Drinking Tequila at the Source: A Visit to Tequila Ocho’s New Distillery
Photos by Josh Jackson
The jimadors are using their coas, long poles with a razor sharp circular blade on the end, to slice off the stiff, spiny leaves of the Blue Weber agave plants (Agave tequilana) like they’re made of butter. It’s harder than it looks—a fact I now know from experience. I gave it a try, carving each long leaf off the piña, or heart of the plant, trying to mimic their swift, short jabs, and gained even more respect for the men who had spent the past three hours harvesting more than 100 plants each. I might have been there three hours just trying to finish off one.
We’re on one of the smaller fields within sight of Tequilera Los Alambiques, the brand new distillery for Tequila Ocho. As we watch the jimadors load all the harvested agave plants onto a truck, co-founder Carlos Camarena explains why it is important for him to grow his own agave, a strategy unique among tequila-makers.
“I’m an agronomist,” he says, “and tequila is the consequence, but it starts with the fields. My grandfather used to say, ‘If you have first-quality agave, you have a chance to produce first-quality tequila.’ If your process is not right, you destroy that chance, but at least you had a chance. But if you begin using a second-quality agave or a third-quality agave, the question is, ‘Can you really produce first-quality tequila out of that?’ And the answer is no.”
Camarena points with pride to the spots of blood red liquid some of the jimador’s cuts have made. “I want my agave to bleed,” he laughs, indicating the spots that show the plants are on the verge of becoming overripe. His chemist will report that these plants are much larger and have a much higher sugar content than the industry average. The pressure is for farmers to harvest early so they can quickly replant. Camarena will leave a percentage of his crops to flower—making them useless for making tequila, but helpful to both the genetic diversity of the agave and the conservation of the agave plant’s main pollinators, the lesser long-nosed bat.
“We are part of the Bat Friendly Project with the National University of Mexico,” he says. “All of the blue agave in Mexico are clones. Because of genetic uniformity, the main risk is that we could be hit with a virus or other disease.” Once the agave flowers, all the sugars become nectar for pollinators and the plant is useless for tequila, so jimadors regularly clip the stems to preserve the sugars in the piñas. To bats, who migrate from their breeding grounds in the southern U.S., that used to mean a sea of blue agave but nothing to eat, landing it on the endangered species list in 1988. Through efforts like the Bat Friendly Project, populations have begun to recover. “It’s a win-win situation.

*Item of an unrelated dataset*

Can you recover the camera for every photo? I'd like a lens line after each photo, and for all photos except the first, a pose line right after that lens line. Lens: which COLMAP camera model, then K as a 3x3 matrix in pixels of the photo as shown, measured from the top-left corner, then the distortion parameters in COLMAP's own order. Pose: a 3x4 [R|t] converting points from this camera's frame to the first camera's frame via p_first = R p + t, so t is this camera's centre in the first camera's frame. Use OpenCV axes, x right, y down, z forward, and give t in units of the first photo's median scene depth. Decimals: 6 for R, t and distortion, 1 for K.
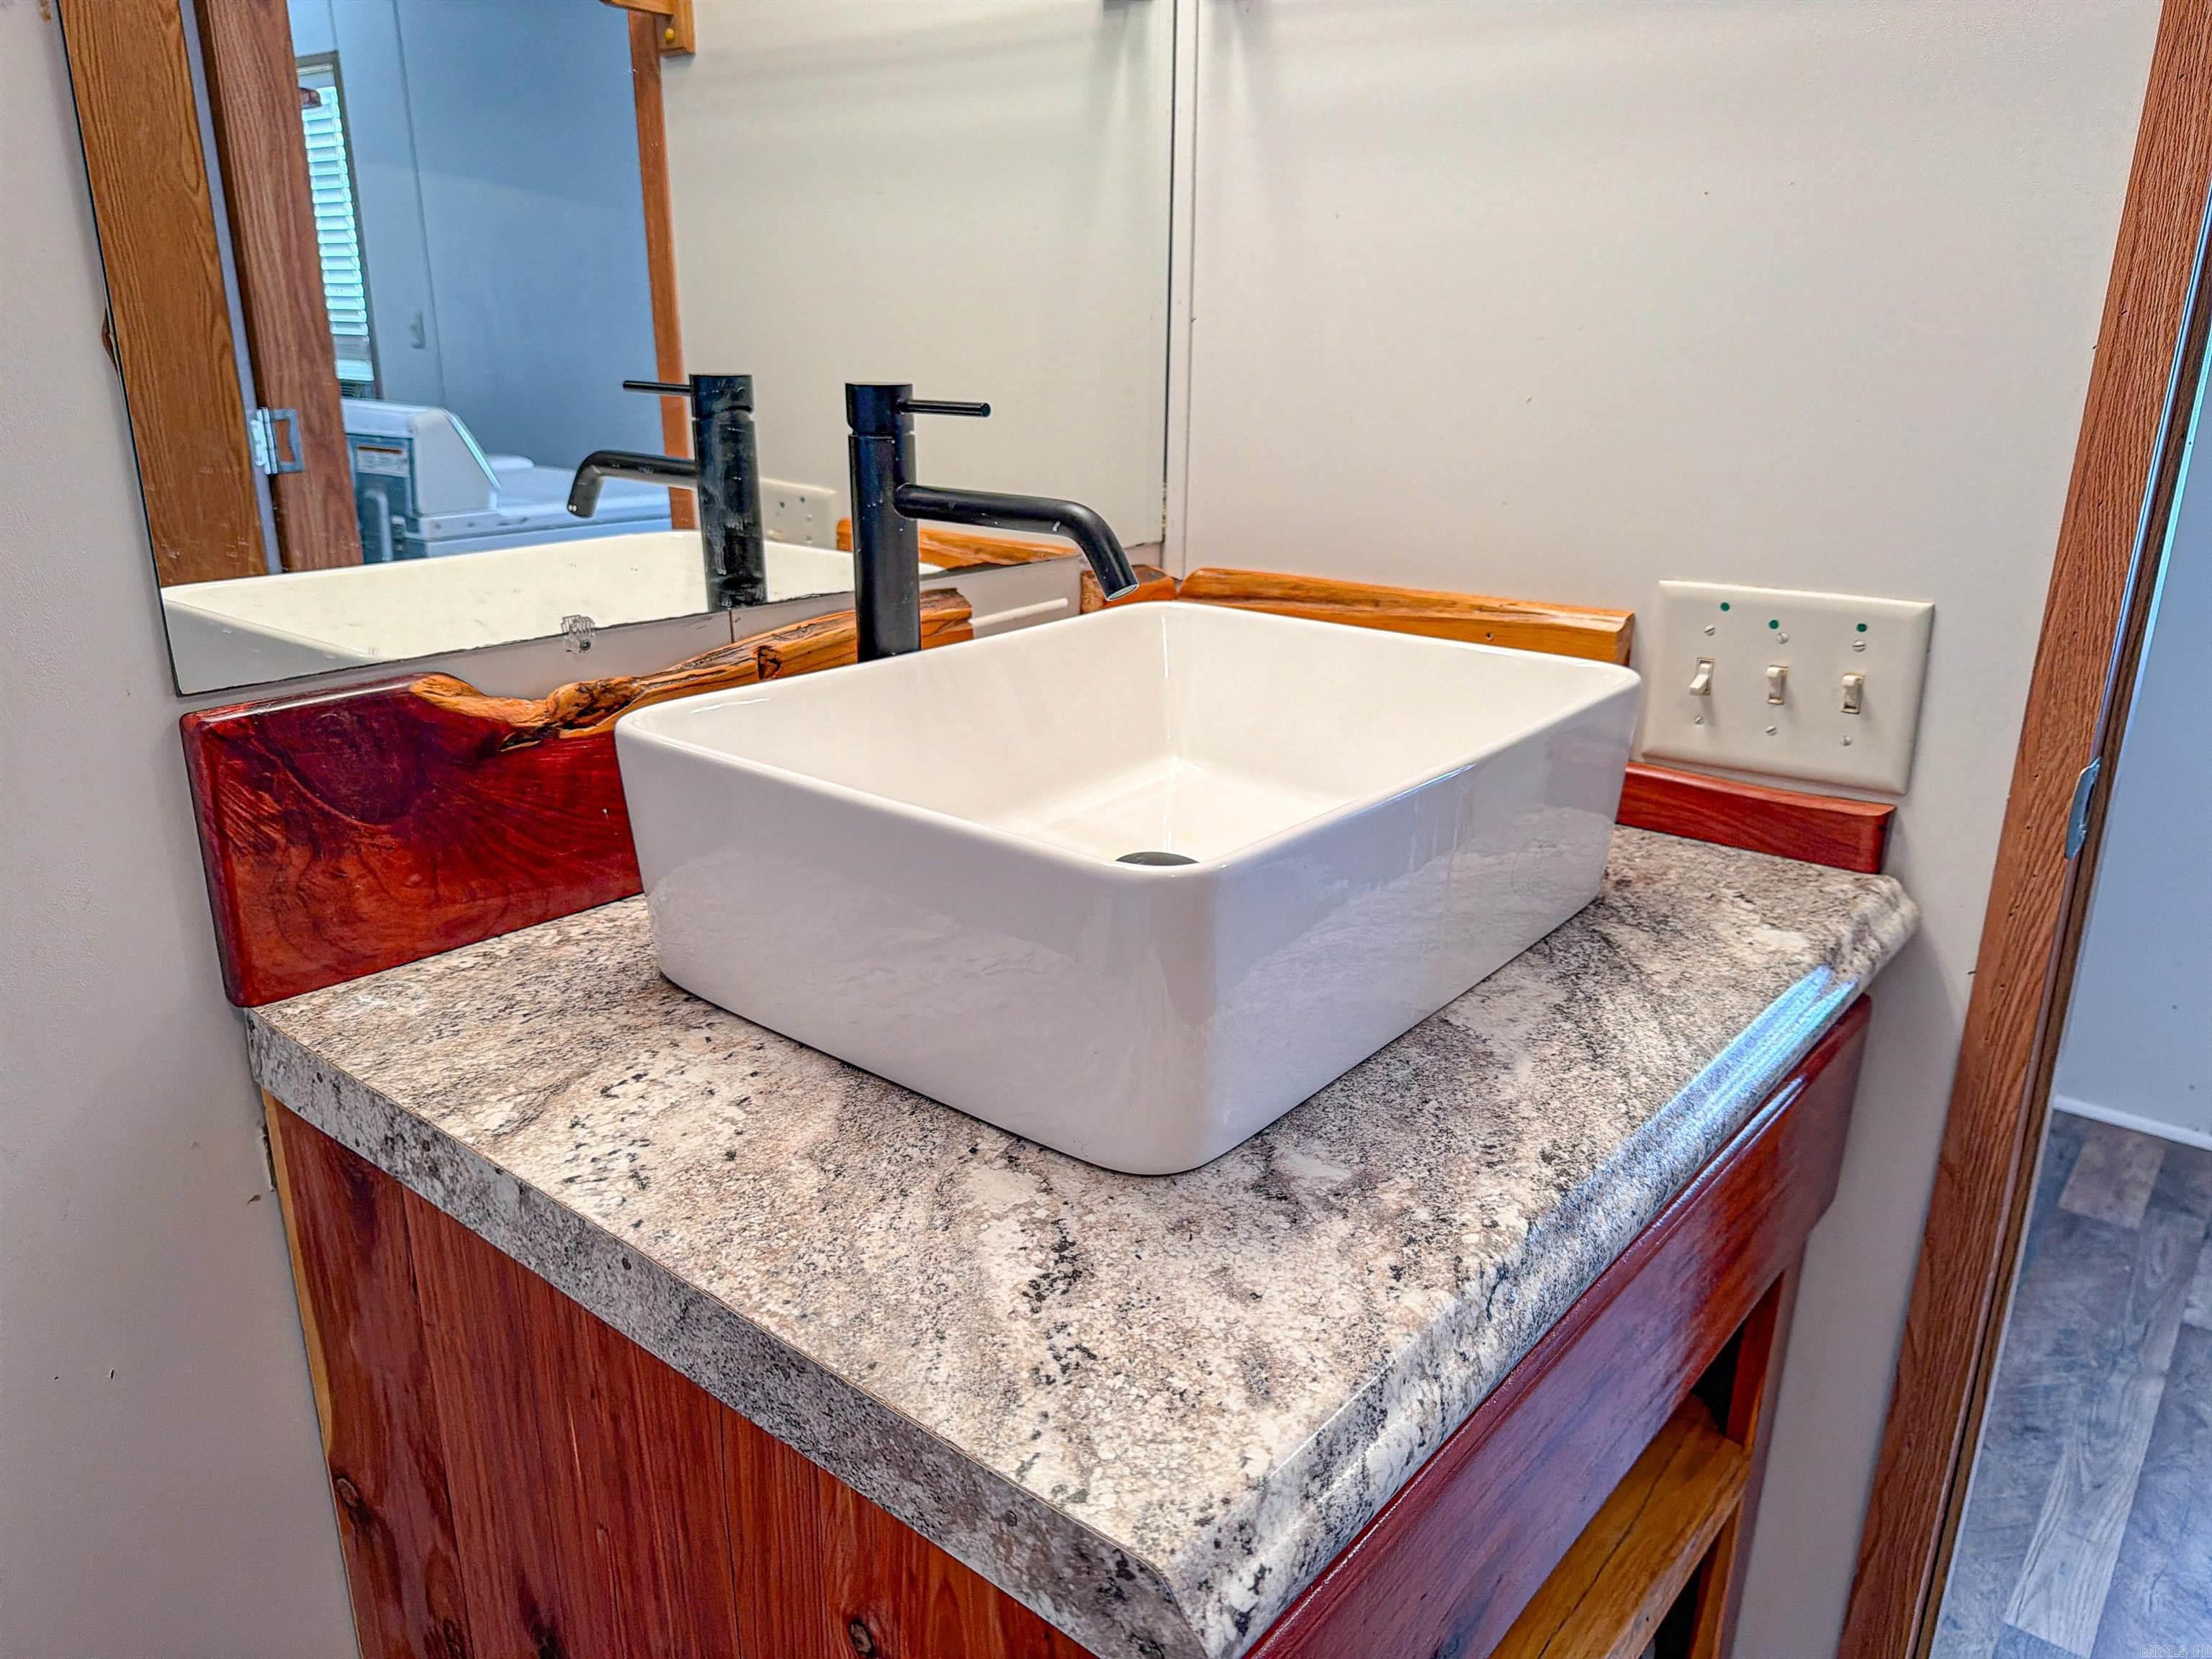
lens RADIAL K [[1561.1, 0, 1106.0], [0, 1561.1, 829.5], [0, 0, 1]] dist [0.059979, -0.003981]
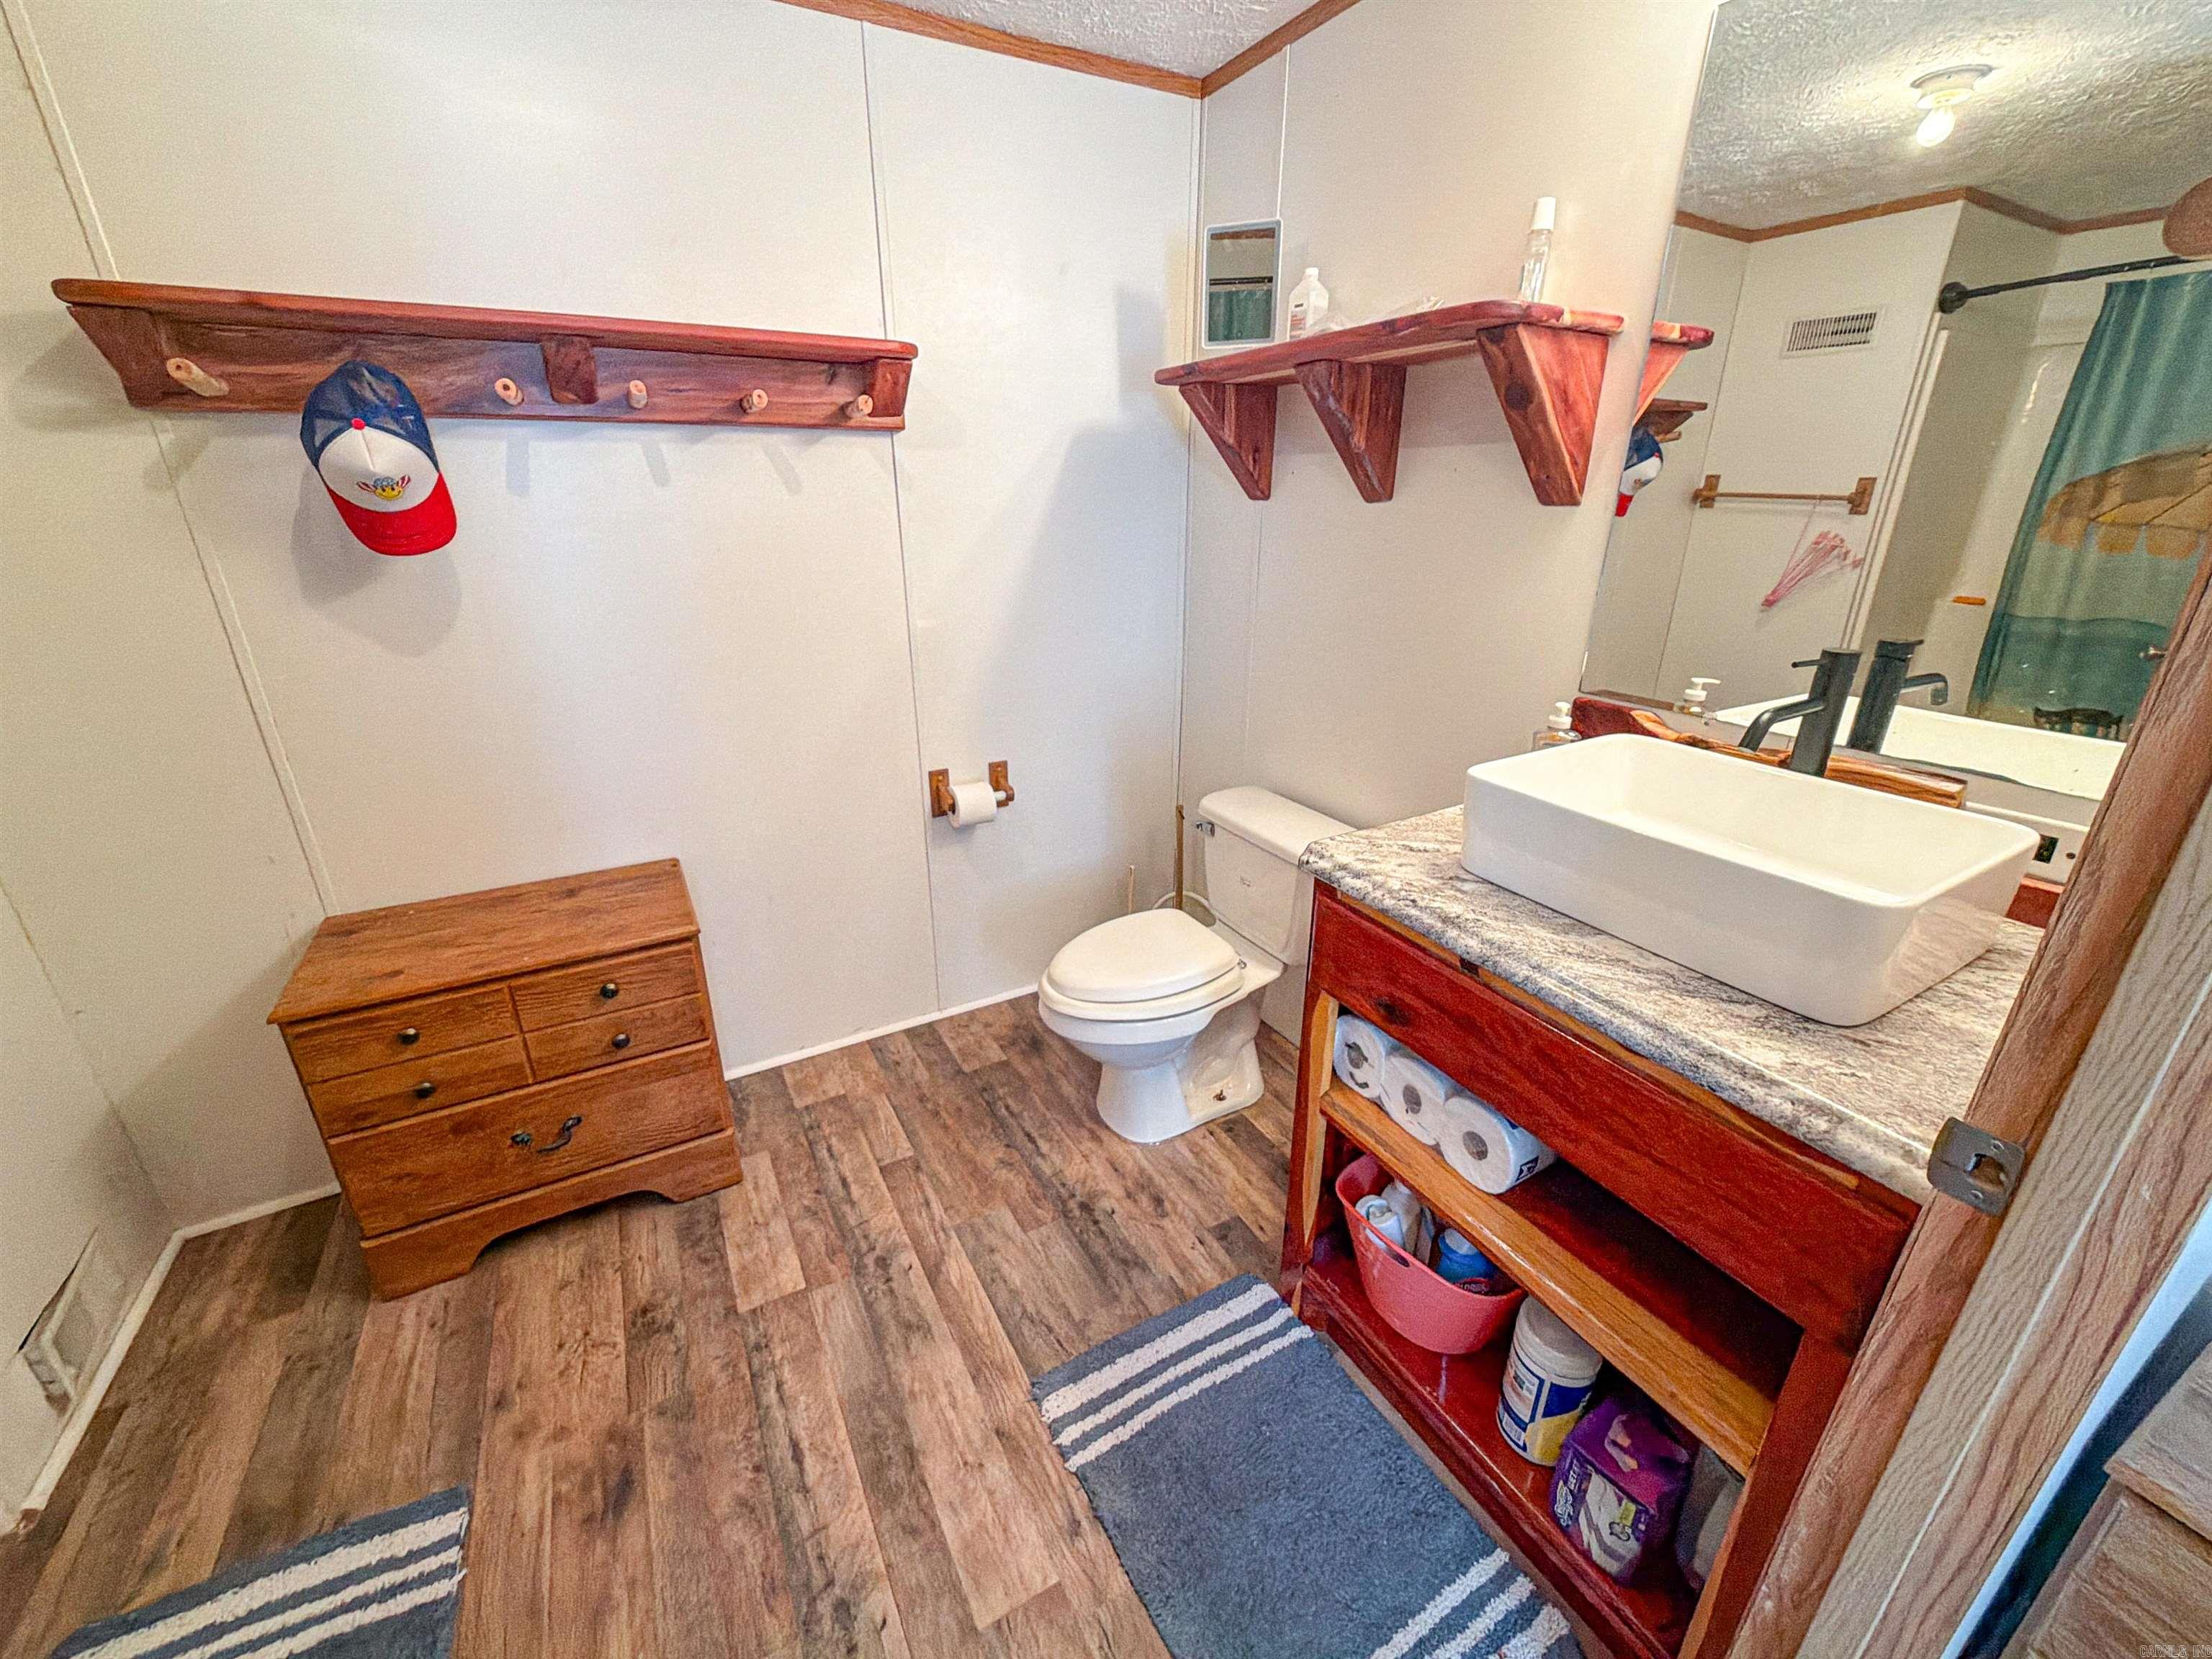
lens RADIAL K [[877.4, 0, 1106.0], [0, 877.4, 829.5], [0, 0, 1]] dist [0.000810, 0.000163]
pose [[-0.371095, 0.334458, -0.866271, 2.034491], [-0.288231, 0.845320, 0.449842, -0.498629], [0.882729, 0.416620, -0.217293, 0.737725]]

We provide the bats with food, and in exchange, we want the bats to bring some new pollen and eventually to have plants that are naturally resistant.”

Carlos Camarena at one of his agave fields.
Camarena’s family’s relationship with agave goes back generations, to his great-great-grandfather Pedro, who in the early 19th century brought the first plants from the Valley of Tequila to the highlands. The locals thought he was crazy—those who helped plant them thought they were going to get paid a second time to dig them back up and others stole them thinking they were pineapples. The family’s first distillery burned to the ground during the Mexican Revolution.
His son Felipe would build La Alteña distillery in 1937 in Arandas during a glut in the agave market, in order to save his harvest from rotting in the fields. According to family legend, his plan was to sell the spirits if he could or drink it all if he couldn’t. Several notable tequila brands would be produced there, including Tequila Tapatio, where both Carlos and his father would serve as master distillers.
But Carlos dreamed of treating the agave fields like winemakers treated their vineyards, bringing a sense of terroir to the world of distilled spirits. He approached Tomas Estes, a restauranteur from Southern California who helped tequila gain a foothold throughout Europe—and became the official tequila ambassador for the EU—about partnering on a new tequila brand that would focus primarily on the agave flavors. “We had a bunch of ideas,” Camarena says, “each one crazier than the next.”